• [Supplied text]
--*--
Gullet is an etymological senior citizen, its biography cut-and-pasted from edition to edition by generations of editors because its utile efficiency has not required update. Gullet sits on the veranda of a dog-eared paperback dictionary and sneers as unfriend and chillax tote their fashionable baggage up the onion-skin steps of the O.E.D. next door, and will stubbornly outlive both.

Gullet is neither sleek nor svelte, but language isn't always pretty. Words like ingénue and ethereal are lovingly adored by their linguistic paramours, yet both are ill-suited for the work that gullet has to do. Frankly, gullet's whole family is a homely bunch — throat hops from the mouth like a lumpy toad, and if esophagus were a menu item, it would certainly go unordered — but they're blue-collar nouns and they don't care if the poets pass them by. There's work to be done, gullet says, so shut your pie hole and get to it. (Wait — open your pie hole.)



Savor

My daughter likes the phrase, "I win!" If she spots more punch buggies? "I win!" If she drops the final heart in Crazy 8s? "I win!" Last night we were eating ice cream and as I finished first (because c'mon, no one is going to beat me at THAT!), I chirped, "I win!" She smiled, finished her mouthful of creamy chocolate and replied, "When it comes to sweets, I like to savor."

It was a proud parenting moment, hearing my seven-year old describe her efforts so succinctly. It lingered in my mind as she continued on her dessert: Savor. Saaaaaaaaavor. The word invites us to stretch it out, a languid onomatopoeia that is in no hurry to get to its final syllable. In fact, when it's blurted too quickly, its meaning is lost — think of a small victory that is met with, "savor the moment", which calls to mind impending defeats rather than the present-tense triumph. Savor is slow and deliberate, a celebration of the moment, an escape from the swirls of action and energy that we too often accept as the pace of our lives. My daughter has it right — when it comes to ice cream, and to so much else, there is no victory in "I win!" The key is to savor.
--*--
Dataset entries:
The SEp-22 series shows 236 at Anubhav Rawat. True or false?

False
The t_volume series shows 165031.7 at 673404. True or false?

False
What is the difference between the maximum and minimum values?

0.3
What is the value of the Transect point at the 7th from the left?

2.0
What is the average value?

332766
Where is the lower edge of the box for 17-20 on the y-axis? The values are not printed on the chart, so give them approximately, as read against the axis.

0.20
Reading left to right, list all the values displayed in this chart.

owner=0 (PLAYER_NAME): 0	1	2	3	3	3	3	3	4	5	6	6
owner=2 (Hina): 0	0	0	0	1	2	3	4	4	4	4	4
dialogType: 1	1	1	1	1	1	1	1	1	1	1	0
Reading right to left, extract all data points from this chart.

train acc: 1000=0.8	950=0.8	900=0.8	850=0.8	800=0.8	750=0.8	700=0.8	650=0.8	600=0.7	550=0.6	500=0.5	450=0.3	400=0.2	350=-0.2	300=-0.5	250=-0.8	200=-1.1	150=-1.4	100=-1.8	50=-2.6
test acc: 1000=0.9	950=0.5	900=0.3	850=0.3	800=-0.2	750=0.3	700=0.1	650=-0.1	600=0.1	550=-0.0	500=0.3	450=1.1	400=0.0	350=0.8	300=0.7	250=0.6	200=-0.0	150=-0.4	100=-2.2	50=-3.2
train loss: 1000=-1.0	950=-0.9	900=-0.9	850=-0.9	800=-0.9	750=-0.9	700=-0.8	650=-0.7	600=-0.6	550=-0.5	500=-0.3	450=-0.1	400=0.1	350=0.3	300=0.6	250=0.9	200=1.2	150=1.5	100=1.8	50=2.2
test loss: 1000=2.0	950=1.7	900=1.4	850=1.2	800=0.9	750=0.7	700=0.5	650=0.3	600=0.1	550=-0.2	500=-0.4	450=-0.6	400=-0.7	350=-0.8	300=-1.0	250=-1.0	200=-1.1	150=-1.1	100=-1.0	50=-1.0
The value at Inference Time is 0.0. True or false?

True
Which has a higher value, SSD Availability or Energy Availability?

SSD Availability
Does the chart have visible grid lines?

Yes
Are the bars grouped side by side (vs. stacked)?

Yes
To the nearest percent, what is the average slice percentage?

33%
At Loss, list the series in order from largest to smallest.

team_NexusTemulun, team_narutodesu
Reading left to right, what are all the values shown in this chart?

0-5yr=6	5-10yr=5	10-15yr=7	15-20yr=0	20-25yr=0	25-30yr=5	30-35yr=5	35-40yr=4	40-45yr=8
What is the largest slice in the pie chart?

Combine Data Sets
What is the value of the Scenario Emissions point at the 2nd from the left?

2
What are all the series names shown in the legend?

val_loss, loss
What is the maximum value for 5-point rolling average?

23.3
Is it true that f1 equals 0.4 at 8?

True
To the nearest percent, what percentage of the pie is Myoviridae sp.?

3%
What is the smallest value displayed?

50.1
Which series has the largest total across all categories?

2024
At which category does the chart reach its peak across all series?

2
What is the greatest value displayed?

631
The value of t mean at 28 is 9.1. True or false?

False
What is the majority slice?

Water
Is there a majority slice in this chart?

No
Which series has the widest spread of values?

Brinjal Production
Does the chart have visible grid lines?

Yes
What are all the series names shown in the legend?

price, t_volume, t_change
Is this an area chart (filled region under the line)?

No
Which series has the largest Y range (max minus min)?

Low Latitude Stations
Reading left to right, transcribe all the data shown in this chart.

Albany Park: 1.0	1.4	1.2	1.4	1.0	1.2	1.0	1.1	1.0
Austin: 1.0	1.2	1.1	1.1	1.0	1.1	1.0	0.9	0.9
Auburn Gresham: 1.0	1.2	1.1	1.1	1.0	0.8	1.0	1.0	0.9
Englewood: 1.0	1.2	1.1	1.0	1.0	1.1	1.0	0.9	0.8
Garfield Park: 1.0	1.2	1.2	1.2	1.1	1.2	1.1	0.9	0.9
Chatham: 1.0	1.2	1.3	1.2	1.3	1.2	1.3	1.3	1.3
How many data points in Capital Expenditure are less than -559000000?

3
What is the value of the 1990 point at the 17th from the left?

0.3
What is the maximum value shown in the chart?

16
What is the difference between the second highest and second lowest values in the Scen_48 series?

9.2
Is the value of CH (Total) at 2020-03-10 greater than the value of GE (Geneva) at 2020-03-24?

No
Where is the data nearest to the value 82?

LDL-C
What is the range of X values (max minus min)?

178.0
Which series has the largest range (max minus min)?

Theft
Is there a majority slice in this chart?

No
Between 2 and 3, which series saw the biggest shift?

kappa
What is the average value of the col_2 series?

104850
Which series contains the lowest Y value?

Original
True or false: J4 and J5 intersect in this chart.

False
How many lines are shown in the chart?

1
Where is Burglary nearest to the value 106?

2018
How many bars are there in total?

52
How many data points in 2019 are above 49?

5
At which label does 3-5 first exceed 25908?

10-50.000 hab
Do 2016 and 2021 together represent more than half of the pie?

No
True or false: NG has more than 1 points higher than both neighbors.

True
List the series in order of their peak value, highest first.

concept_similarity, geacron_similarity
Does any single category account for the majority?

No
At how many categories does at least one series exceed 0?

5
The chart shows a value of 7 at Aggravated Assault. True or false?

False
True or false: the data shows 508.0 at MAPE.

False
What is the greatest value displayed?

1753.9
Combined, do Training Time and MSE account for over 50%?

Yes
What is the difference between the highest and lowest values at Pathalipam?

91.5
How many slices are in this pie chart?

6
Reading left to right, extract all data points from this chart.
--*--
• [Tasks to complete]
[A] How old is the daughter in the essays on gullet and savor?
[B] Return, word for word, the stretch of the essays on gullet and savor from "It was a proud" through "is to savor.".

• [Solutions to each task]
[A] Seven years old.

[B]
It was a proud parenting moment, hearing my seven-year old describe her efforts so succinctly. It lingered in my mind as she continued on her dessert: Savor. Saaaaaaaaavor. The word invites us to stretch it out, a languid onomatopoeia that is in no hurry to get to its final syllable. In fact, when it's blurted too quickly, its meaning is lost — think of a small victory that is met with, "savor the moment", which calls to mind impending defeats rather than the present-tense triumph. Savor is slow and deliberate, a celebration of the moment, an escape from the swirls of action and energy that we too often accept as the pace of our lives. My daughter has it right — when it comes to ice cream, and to so much else, there is no victory in "I win!" The key is to savor.